Abstract
Chronic obstructive pulmonary disease (COPD) is characterized by sustained inflammation of the airways, leading to destruction of lung tissue and declining pulmonary function. Although smoking is the most obvious risk factor for COPD, only about 20% of smokers develop COPD and smoking cessation does not reverse progression of COPD, indicating that while smoking is an important cause or initiating factor, it is not the only driver of ongoing chronic inflammation and disease progression in COPD patients. We hypothesize that smoking-induced changes in lung microbiota, epithelial integrity and epigenetic control of gene expression result in autoantigen induction and perturbed immune regulation in genetically vunerable individuals. In our view, COPD patients may be stratified according to their immunological and inflammatory status related to specific changes in the lung microbiota (innate and adaptive immunity), presence of autoantigens (adaptive immunity: Th1-B-cell axis) and epigenetic modifications (inflammation and structural changes).

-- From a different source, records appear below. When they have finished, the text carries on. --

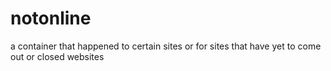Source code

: # notonline
a container that happened to certain sites or for sites that have yet to come out
or closed websites
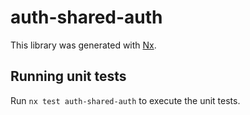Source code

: # auth-shared-auth

This library was generated with [Nx](https://nx.dev).

## Running unit tests

Run `nx test auth-shared-auth` to execute the unit tests.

Financial & competing interests disclosure
The authors have no relevant affiliations or financial involvement with any organization or entity with a financial interest in or financial conflict with the subject matter or materials discussed in the manuscript. This includes employment, consultancies, honoraria, stock ownership or options, expert testimony, grants or patents received or pending or royalties.
No writing assistance was utilized in the production of this manuscript.

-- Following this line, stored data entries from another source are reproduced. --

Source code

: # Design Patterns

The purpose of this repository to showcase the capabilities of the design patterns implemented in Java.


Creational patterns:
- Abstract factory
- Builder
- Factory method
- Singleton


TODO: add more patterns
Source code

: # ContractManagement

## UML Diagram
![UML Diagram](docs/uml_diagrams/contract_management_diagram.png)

Smoking is an important cause or initiating factor but it is not the only driver of ongoing chronic inflammation and disease progression in chronic obstructive pulmonary disease (COPD) patients.
The chronic exposure to cigarette smoke or other air pollutants induces non-reversible epigenetic modifications, changes in lung cellular microenvironment and epithelial dysfunction, resulting in chronic inflammation and disease progression in COPD.
COPD patients may be stratified according to their immunological and inflammatory status, such as lung microbiota (innate immunity), autoantigen status (adaptive immunity: Th1-B-cell axis), epigenetic modifications (inflammation and structural changes) and (innate and adaptive immunity: macrophages, CD8 cells, NK cells, etc.).
Stratification of COPD patients by the underlying drivers of disease may enable more effective and personalized treatment.
Further analysis and identification of biomarkers to define this subpopulation of COPD patients is required to allow appropriate treatment of COPD patients.